Indonesia’s Blank Screens
A mystery tax has nearly dried up the supply of foreign films in the country
The western movies showing in Jakarta last weekend included My Sassy Girl, released in 2008, New Daughter and Blood Creek, both released in 2009, and Source Code, released last April.
“There are no new Hollywood films showing in Indonesia because of a boycott by distributors regarding a new tax. This was supposed to be ‘resolved’ already but it hasn’t been,” wrote Chris Holm, a Jakarta-based moviegoer, on Facebook. “The idiot official responsible can’t be contacted, of course. Why? Because he is with a delegation attending f***ing Cannes.”
“He” is Syamsul Lussa, the Director of Films at the Culture and Tourism Ministry. France’s Cannes Film Festival, which runs from May 11 to May 22 is perhaps the world’s most prestigious film festival. One imagines he will be watching many western films.

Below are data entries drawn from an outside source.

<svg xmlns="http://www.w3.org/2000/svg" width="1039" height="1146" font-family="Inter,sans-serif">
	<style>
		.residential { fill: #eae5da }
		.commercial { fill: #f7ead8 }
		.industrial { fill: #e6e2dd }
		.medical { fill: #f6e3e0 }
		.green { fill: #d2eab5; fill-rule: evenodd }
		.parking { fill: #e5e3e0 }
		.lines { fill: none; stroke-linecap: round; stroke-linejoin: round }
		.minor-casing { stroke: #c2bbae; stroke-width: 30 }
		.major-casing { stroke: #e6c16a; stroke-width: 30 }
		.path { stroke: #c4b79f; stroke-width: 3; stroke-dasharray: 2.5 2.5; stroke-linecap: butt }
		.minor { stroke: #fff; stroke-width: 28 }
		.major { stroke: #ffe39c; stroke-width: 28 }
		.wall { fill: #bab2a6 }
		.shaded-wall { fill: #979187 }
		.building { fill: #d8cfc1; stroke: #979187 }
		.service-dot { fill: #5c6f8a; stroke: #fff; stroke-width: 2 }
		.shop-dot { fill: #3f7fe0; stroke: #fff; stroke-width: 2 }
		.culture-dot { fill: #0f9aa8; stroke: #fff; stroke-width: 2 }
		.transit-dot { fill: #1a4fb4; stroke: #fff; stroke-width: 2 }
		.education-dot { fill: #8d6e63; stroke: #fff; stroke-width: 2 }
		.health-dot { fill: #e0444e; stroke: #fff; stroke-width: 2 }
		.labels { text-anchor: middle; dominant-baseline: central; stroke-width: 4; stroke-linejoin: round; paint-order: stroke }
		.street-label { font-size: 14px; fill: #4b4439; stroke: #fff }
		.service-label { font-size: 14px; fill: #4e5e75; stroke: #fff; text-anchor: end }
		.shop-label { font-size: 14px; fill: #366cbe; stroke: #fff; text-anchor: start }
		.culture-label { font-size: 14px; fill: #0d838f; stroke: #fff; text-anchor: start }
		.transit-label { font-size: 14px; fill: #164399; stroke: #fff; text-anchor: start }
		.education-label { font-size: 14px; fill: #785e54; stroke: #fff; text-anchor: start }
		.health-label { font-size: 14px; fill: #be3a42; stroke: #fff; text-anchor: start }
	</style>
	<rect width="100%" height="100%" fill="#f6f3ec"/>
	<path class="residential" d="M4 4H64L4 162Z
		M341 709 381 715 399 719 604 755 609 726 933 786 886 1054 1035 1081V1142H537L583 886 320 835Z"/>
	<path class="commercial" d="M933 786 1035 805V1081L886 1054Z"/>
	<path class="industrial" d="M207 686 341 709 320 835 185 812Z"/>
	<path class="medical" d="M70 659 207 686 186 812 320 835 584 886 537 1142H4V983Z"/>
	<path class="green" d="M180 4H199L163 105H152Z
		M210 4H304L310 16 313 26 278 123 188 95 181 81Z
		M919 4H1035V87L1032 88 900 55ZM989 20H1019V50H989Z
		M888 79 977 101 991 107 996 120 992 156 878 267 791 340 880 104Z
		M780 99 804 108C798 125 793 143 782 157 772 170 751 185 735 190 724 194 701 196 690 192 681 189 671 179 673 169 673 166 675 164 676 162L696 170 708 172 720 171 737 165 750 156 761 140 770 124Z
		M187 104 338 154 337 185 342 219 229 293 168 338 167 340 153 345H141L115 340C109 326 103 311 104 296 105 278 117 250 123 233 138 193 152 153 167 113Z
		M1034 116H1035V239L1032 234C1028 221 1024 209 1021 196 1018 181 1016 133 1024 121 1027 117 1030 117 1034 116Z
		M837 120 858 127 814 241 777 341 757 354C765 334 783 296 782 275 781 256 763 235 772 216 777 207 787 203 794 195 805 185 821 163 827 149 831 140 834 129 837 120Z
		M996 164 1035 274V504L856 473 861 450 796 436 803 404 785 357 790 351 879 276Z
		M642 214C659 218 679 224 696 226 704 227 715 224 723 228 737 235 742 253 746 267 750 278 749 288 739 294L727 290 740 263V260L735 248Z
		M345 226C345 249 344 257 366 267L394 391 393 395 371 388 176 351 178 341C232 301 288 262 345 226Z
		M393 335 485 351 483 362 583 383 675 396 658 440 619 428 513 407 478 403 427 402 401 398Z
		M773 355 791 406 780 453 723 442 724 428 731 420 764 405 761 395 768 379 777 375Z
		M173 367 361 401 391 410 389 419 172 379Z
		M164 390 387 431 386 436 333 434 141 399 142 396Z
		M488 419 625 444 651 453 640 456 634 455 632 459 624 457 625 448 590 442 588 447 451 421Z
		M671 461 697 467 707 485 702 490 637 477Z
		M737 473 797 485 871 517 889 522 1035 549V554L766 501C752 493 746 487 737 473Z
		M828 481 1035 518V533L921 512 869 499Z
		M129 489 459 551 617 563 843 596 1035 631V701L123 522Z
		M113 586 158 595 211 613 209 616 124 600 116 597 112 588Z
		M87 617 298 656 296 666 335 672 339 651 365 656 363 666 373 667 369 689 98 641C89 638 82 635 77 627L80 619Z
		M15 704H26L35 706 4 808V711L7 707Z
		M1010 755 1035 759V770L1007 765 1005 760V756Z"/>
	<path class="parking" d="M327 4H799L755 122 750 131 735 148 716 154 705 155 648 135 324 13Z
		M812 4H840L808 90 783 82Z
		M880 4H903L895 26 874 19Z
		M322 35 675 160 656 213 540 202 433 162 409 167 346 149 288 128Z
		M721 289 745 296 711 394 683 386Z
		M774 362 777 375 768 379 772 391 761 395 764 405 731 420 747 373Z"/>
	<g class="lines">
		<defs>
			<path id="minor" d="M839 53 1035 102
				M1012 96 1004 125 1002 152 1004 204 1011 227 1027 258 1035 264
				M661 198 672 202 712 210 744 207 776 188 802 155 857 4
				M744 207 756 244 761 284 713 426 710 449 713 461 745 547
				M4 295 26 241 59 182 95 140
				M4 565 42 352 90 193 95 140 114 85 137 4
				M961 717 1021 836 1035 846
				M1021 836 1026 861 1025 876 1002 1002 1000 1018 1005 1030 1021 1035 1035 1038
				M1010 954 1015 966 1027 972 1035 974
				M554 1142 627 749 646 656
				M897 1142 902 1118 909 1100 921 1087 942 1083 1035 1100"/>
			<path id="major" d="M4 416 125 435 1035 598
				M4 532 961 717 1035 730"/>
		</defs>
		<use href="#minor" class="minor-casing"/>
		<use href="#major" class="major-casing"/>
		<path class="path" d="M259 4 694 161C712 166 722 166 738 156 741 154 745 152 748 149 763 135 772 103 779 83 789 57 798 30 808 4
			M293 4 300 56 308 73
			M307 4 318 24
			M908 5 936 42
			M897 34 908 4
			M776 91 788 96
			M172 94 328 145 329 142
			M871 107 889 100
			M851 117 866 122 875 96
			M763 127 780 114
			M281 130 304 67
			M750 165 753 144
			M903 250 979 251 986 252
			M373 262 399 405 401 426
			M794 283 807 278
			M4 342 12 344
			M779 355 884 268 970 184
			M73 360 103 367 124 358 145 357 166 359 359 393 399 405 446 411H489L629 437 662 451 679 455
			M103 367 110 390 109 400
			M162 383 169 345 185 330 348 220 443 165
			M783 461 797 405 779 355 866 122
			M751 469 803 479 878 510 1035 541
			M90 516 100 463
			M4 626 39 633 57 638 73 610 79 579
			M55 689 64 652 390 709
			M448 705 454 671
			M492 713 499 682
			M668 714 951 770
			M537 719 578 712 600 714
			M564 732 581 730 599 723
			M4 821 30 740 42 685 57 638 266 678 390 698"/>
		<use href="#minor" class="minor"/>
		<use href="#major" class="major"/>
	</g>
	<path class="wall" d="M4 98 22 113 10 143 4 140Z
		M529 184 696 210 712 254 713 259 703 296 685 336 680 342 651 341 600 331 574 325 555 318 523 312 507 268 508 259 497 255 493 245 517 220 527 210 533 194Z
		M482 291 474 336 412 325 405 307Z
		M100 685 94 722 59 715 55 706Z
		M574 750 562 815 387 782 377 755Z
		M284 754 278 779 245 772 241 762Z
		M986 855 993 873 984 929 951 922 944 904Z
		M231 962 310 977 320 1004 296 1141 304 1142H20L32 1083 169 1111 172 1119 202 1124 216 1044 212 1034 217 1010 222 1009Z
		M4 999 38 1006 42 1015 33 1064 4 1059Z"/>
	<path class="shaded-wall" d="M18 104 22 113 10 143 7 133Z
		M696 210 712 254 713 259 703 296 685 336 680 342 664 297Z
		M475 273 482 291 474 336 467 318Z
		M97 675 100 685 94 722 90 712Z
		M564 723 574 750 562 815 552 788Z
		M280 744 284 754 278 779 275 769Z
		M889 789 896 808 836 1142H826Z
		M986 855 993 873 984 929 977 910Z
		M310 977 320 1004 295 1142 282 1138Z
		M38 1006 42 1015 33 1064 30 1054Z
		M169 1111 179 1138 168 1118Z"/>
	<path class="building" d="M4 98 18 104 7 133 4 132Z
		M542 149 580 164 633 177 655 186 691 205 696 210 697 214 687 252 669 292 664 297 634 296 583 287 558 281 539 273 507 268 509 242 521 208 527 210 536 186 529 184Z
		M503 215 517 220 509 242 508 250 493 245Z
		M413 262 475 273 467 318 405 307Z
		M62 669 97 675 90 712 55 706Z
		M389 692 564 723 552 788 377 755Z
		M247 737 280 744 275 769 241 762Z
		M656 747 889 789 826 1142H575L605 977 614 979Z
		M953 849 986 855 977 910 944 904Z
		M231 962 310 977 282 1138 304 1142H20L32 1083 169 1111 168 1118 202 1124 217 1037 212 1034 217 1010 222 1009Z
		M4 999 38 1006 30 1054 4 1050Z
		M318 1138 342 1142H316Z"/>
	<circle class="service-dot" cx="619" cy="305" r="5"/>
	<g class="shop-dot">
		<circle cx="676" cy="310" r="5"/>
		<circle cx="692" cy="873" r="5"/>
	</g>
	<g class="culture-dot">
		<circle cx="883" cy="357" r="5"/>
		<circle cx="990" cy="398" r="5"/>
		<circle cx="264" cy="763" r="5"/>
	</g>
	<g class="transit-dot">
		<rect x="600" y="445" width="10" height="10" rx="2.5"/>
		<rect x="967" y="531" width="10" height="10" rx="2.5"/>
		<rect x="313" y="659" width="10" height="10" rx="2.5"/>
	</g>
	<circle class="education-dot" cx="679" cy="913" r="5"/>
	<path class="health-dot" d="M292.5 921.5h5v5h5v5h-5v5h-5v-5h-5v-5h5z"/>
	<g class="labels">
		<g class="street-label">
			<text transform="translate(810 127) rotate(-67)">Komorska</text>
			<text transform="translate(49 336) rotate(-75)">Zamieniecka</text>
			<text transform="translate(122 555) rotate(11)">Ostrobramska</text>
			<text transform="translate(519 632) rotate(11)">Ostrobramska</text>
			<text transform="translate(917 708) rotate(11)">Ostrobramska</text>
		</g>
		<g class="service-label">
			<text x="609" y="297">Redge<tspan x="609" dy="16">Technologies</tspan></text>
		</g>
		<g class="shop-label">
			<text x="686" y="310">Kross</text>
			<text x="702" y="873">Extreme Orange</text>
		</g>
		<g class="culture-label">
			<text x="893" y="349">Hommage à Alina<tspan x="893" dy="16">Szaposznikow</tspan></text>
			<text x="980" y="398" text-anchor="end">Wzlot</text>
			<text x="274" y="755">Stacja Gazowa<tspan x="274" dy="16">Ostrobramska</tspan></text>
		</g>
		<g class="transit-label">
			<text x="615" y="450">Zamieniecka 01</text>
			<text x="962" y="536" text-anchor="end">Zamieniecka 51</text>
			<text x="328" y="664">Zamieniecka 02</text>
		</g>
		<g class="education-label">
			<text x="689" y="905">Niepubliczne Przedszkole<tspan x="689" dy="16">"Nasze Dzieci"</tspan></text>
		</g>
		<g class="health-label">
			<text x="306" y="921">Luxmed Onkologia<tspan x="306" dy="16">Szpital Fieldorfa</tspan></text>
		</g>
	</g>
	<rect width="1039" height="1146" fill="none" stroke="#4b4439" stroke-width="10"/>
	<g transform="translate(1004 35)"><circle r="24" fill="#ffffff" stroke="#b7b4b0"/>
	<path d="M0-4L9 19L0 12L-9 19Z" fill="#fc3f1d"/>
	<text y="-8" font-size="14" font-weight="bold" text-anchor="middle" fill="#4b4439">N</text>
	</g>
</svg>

The US Motion Picture Association stopped exporting films to Indonesia on Feb. 1 over a new royalty tax that the Indonesian Cinema Companies Union said would have a “significant detrimental impact on the cost of bringing a film into Indonesia. On Feb. 17, the union imposed a boycott of western films. The government, according to local media, promised a resolution by the end of March but the impasse continues.